--- START ---

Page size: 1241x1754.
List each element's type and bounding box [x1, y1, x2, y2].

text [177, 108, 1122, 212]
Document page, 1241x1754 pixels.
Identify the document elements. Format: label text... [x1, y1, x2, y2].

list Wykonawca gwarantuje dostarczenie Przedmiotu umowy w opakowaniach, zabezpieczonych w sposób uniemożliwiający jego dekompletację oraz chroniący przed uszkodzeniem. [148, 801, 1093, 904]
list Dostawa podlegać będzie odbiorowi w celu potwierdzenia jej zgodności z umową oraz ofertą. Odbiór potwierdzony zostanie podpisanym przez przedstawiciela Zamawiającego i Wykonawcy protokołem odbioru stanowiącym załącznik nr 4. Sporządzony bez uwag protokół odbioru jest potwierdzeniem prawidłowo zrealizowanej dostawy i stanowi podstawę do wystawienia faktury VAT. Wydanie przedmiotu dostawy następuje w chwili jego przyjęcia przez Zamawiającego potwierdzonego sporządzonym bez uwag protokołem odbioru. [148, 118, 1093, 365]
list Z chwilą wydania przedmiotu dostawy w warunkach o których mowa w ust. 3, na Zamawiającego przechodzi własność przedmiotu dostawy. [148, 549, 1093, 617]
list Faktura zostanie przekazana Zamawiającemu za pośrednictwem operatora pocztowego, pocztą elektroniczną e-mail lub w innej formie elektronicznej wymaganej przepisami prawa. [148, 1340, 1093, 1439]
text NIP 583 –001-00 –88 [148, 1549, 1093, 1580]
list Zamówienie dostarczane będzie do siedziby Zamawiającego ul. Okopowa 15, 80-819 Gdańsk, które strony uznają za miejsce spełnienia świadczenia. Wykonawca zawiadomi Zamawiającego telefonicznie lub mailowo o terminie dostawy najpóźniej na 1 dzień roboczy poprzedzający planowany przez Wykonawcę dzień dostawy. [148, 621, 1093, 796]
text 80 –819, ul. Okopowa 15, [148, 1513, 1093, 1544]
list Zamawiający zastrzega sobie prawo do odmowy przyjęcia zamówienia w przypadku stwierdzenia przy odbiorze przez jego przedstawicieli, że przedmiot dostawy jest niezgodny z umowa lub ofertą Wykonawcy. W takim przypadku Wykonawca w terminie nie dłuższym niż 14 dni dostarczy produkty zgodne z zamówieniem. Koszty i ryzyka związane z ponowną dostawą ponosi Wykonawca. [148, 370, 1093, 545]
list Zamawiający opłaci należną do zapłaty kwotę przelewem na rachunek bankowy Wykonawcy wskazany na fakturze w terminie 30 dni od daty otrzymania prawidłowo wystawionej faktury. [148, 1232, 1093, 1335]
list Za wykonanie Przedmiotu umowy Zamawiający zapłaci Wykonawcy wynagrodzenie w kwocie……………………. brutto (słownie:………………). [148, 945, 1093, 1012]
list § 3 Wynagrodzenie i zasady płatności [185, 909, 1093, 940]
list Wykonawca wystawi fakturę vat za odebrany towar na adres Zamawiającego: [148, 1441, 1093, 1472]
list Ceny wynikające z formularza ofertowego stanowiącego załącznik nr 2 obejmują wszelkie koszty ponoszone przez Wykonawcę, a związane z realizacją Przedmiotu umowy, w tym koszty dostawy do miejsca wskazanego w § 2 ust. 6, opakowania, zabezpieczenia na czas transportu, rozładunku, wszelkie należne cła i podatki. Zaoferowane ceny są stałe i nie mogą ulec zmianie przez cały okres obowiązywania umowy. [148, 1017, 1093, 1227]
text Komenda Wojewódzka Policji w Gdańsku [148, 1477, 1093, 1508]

--- END ---

GOAL OF THE EXERCISE
Set down the lines of the records exactly, from the first one through the line containing "Document page, 1241x1754 pixels.", and add nothing else.

EXPECTED ANSWER
Page size: 1241x1754.
List each element's type and bounding box [x1, y1, x2, y2].

text [177, 108, 1122, 212]
Document page, 1241x1754 pixels.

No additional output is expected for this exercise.